Одержимые (Оутс) - страница 164

Катакомбы! Так пренебрежительно и обидно называют они это влажное, прохладное, темное место, пахнущее старинным камнем и сладковато-кислой гнилью, куда привел их Переход. Фактически, на самом деле место их убежища представляет собой неромантический угол заброшенного погреба в подвале огромного уродливого Дома Блай.

По ночам, конечно, они вольны странствовать. Если вынужденность их положения (она, страстная Джесел, более восприимчива, чем он, холодный устрашающий Квинт) становится невыносимой, они идут на риск тайных вылазок, даже днем. Но по ночам! Ах! Ночи! Вседозволенность, экстравагантность! Ветреными ночами, освещенный лунным светом, Квинт догоняет голую Джесел на центральной лужайке Блая. Похотливый смех вырывается из его горла, он тоже полуголый, согнувшийся, как обезьяна. Джесел, похоже, преследует добычу, когда наконец он настигает ее на берегу заросшего пруда. Ему приходится заглянуть в ее изящную, но дьявольски сильную пасть, разжать ее, чтобы вытащить оттуда хромое, окровавленное, еще живое пушистое существо (крольчонок? Джесел все равно).

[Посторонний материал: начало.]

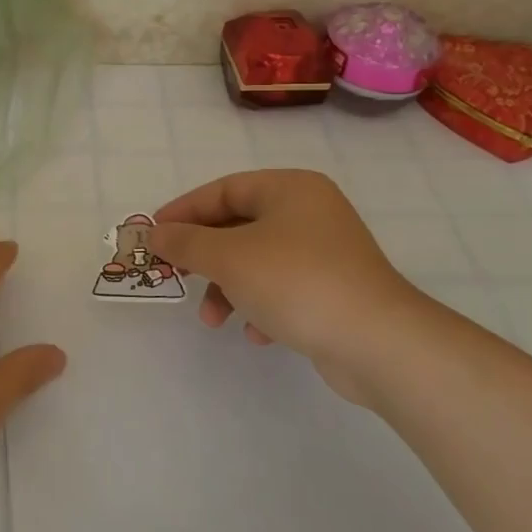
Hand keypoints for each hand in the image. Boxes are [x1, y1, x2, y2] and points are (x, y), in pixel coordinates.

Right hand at [150, 169, 427, 400]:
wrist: (378, 342)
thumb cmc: (296, 281)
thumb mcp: (228, 257)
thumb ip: (185, 242)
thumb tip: (155, 234)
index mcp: (290, 189)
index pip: (223, 190)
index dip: (184, 211)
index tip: (154, 235)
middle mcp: (310, 212)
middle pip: (239, 226)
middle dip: (205, 257)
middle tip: (176, 275)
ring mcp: (326, 252)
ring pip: (257, 261)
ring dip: (228, 288)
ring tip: (214, 319)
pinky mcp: (335, 290)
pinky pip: (283, 289)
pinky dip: (260, 306)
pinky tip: (257, 333)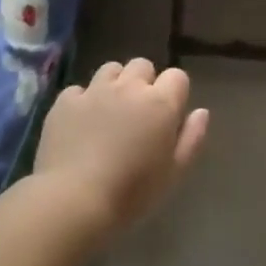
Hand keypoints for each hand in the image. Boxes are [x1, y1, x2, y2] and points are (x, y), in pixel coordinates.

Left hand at [33, 58, 209, 234]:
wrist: (74, 199)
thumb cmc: (132, 192)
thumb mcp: (174, 172)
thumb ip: (192, 138)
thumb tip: (201, 111)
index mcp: (160, 103)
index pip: (177, 76)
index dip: (175, 93)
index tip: (169, 115)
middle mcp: (129, 88)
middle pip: (143, 66)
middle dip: (144, 83)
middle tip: (140, 112)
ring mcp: (94, 91)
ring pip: (111, 69)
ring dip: (115, 84)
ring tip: (110, 111)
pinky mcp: (65, 101)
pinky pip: (79, 89)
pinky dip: (83, 100)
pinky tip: (81, 123)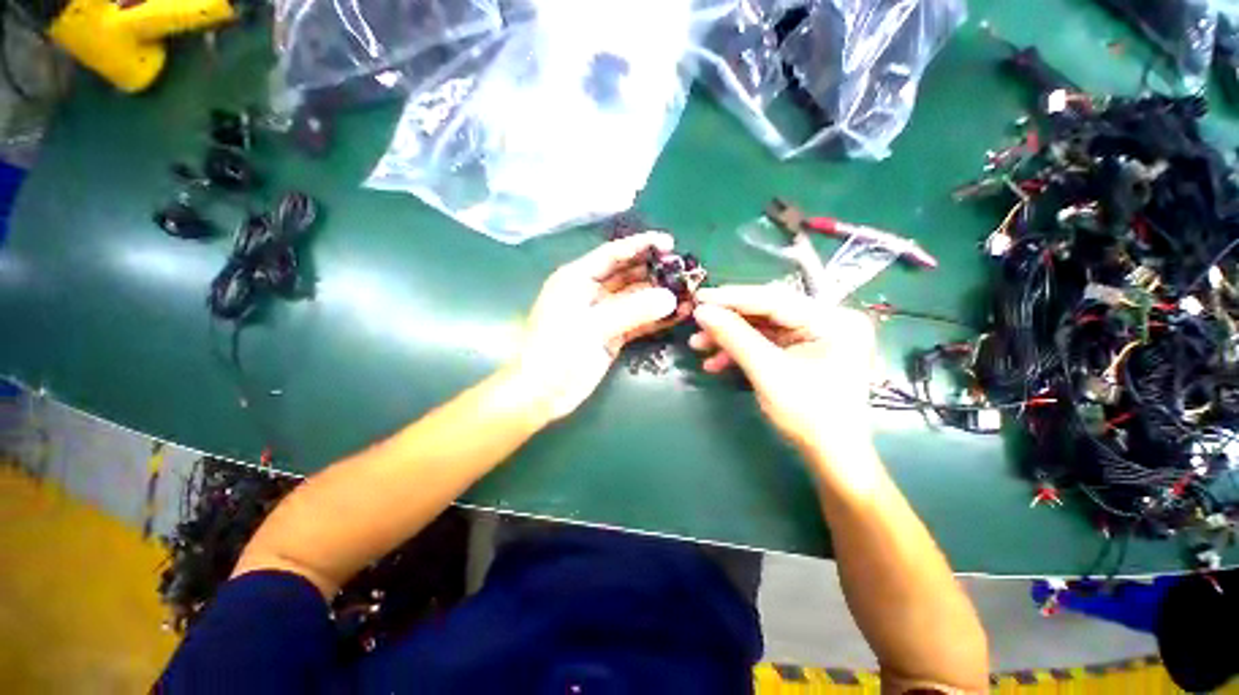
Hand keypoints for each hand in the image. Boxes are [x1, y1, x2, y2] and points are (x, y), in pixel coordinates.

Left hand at [509, 232, 688, 421]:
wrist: (541, 393)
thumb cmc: (557, 352)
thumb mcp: (592, 326)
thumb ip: (632, 311)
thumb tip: (670, 298)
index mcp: (577, 279)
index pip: (613, 255)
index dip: (640, 246)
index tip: (670, 242)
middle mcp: (591, 293)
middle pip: (627, 275)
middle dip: (654, 271)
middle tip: (685, 271)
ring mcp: (602, 315)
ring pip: (635, 299)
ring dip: (659, 296)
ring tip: (689, 292)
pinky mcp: (611, 336)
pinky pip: (637, 322)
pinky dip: (655, 319)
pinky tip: (677, 315)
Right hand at [689, 285, 876, 457]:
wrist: (830, 455)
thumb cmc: (808, 415)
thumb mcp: (767, 372)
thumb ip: (734, 337)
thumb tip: (702, 311)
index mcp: (833, 320)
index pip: (774, 299)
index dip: (733, 298)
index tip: (700, 297)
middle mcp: (827, 321)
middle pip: (766, 312)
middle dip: (728, 321)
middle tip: (696, 323)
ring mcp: (814, 336)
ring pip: (761, 328)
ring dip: (729, 338)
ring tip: (699, 346)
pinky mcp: (802, 350)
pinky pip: (765, 343)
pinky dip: (740, 351)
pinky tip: (716, 363)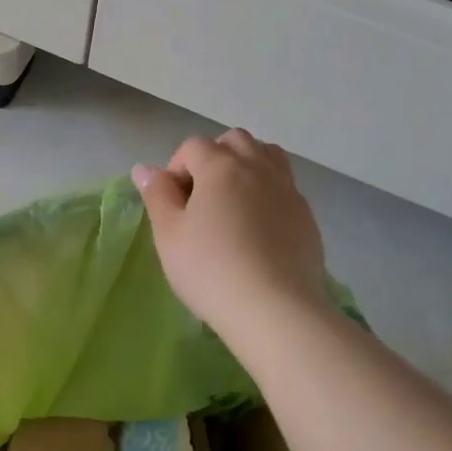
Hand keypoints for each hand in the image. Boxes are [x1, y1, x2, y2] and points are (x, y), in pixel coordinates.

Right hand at [132, 130, 328, 339]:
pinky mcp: (307, 216)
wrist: (275, 309)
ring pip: (268, 156)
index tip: (172, 203)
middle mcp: (258, 168)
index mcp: (221, 166)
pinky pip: (285, 188)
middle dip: (214, 157)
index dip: (177, 168)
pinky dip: (268, 194)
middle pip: (235, 141)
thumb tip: (145, 169)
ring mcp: (288, 190)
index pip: (193, 146)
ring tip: (233, 203)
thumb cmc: (210, 269)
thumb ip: (157, 195)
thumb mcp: (169, 234)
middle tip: (201, 197)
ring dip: (247, 166)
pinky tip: (258, 230)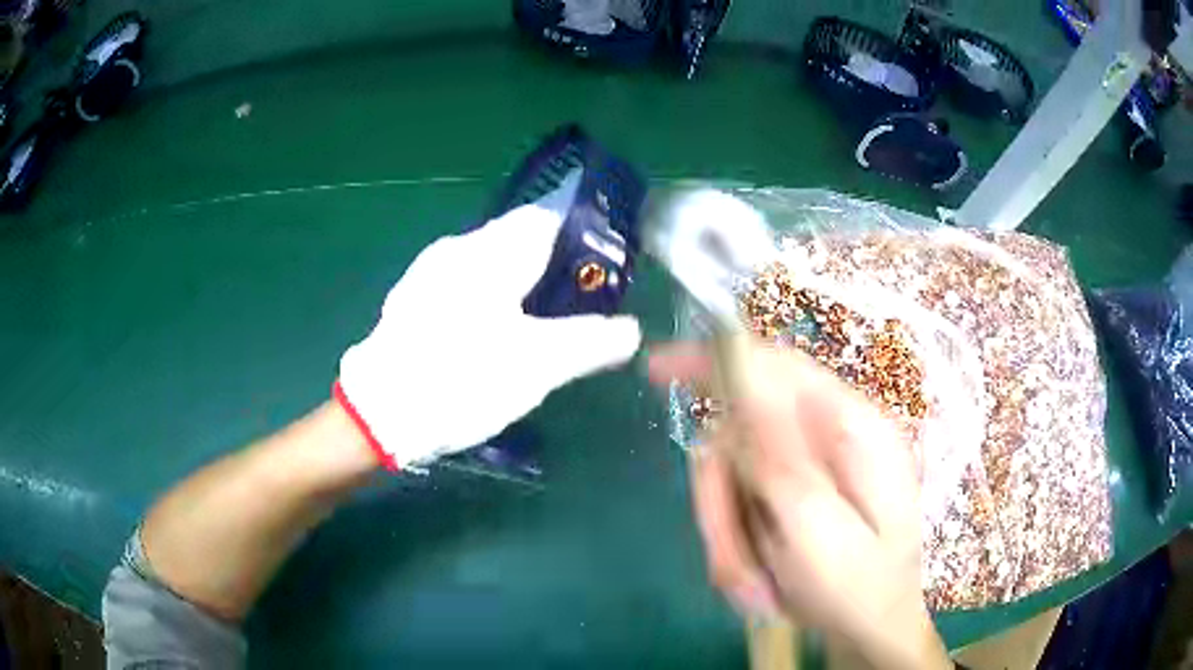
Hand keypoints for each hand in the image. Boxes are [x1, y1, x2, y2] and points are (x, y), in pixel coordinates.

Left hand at [337, 192, 640, 469]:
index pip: (548, 218)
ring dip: (522, 285)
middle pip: (519, 240)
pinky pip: (466, 286)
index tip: (604, 272)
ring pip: (491, 264)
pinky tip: (494, 338)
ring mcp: (429, 274)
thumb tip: (631, 330)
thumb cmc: (462, 379)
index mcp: (490, 252)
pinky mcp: (413, 302)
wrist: (378, 414)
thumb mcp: (537, 365)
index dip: (582, 238)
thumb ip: (590, 341)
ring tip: (542, 327)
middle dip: (554, 267)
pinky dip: (492, 300)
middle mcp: (458, 249)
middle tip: (579, 308)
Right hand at [649, 343, 948, 668]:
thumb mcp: (817, 531)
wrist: (871, 632)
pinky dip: (738, 544)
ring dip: (728, 534)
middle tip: (729, 560)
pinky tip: (760, 580)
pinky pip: (742, 505)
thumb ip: (780, 460)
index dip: (717, 360)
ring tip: (752, 585)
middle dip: (722, 499)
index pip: (778, 367)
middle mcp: (833, 440)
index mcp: (854, 430)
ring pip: (735, 476)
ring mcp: (813, 469)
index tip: (657, 370)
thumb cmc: (859, 591)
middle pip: (743, 434)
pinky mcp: (797, 497)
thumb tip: (744, 385)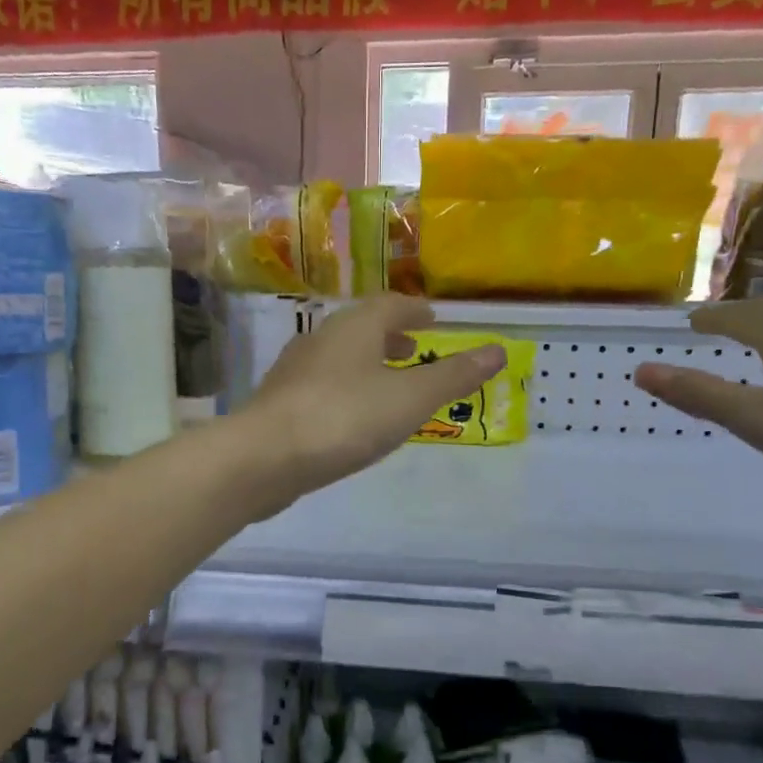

Наблюдают ли дети из дома? Прижаты ли к стеклу их маленькие, бледные, любопытные личики. Что такого видят малыши Флора и Майлз, чего проклятые влюбленные не могут видеть сами?

* * *

В моменты просветления Джесел рассуждает: как такое возможно, что девушкой, живя в суровой семье приходского священника на границе Шотландии, она не могла есть хлеб, который обмакнули в жир, мясная подливка была ей противна, потому что она напоминала о крови. Со здоровым аппетитом она ела только овощи, фрукты и крупы. Но теперь, спустя едва год, в катакомбах Дома Блай она испытывает экстаз от хруста нежных костей, ничто так не сладко ей, как теплая, обильная, еще пульсирующая кровь. Ее душа кричит: «Да! Да! Вот так! Только бы это никогда не кончалось!» — в ужасе понимая, что ее вечный голод, если не будет удовлетворен, то может исчезнуть.

При жизни она была набожной, пугливой христианкой, девственницей до кончиков пальцев.

После смерти, стоит ли стыдиться слов она — вурдалак.

* * *

Потому что в ярости самоотвращения и самоотречения она посмела лишить себя жизни. Не в этом ли причина проклятья? Или может оттого, что, покончив со своей жизнью в илистом пруду, который дети называют Азовским морем, она унесла жизнь призрачного существа в своей утробе.

Семя Квинта, посаженное страстно и глубоко, несущее с собой испепеляющий огонь осознания, печали, боли, гнева, непокорности, душевной тошноты.

Но Джесел не видела другого пути. Невенчаная мать, опороченная девственница, образ бесчестия, жалости, стыда — другого пути не было.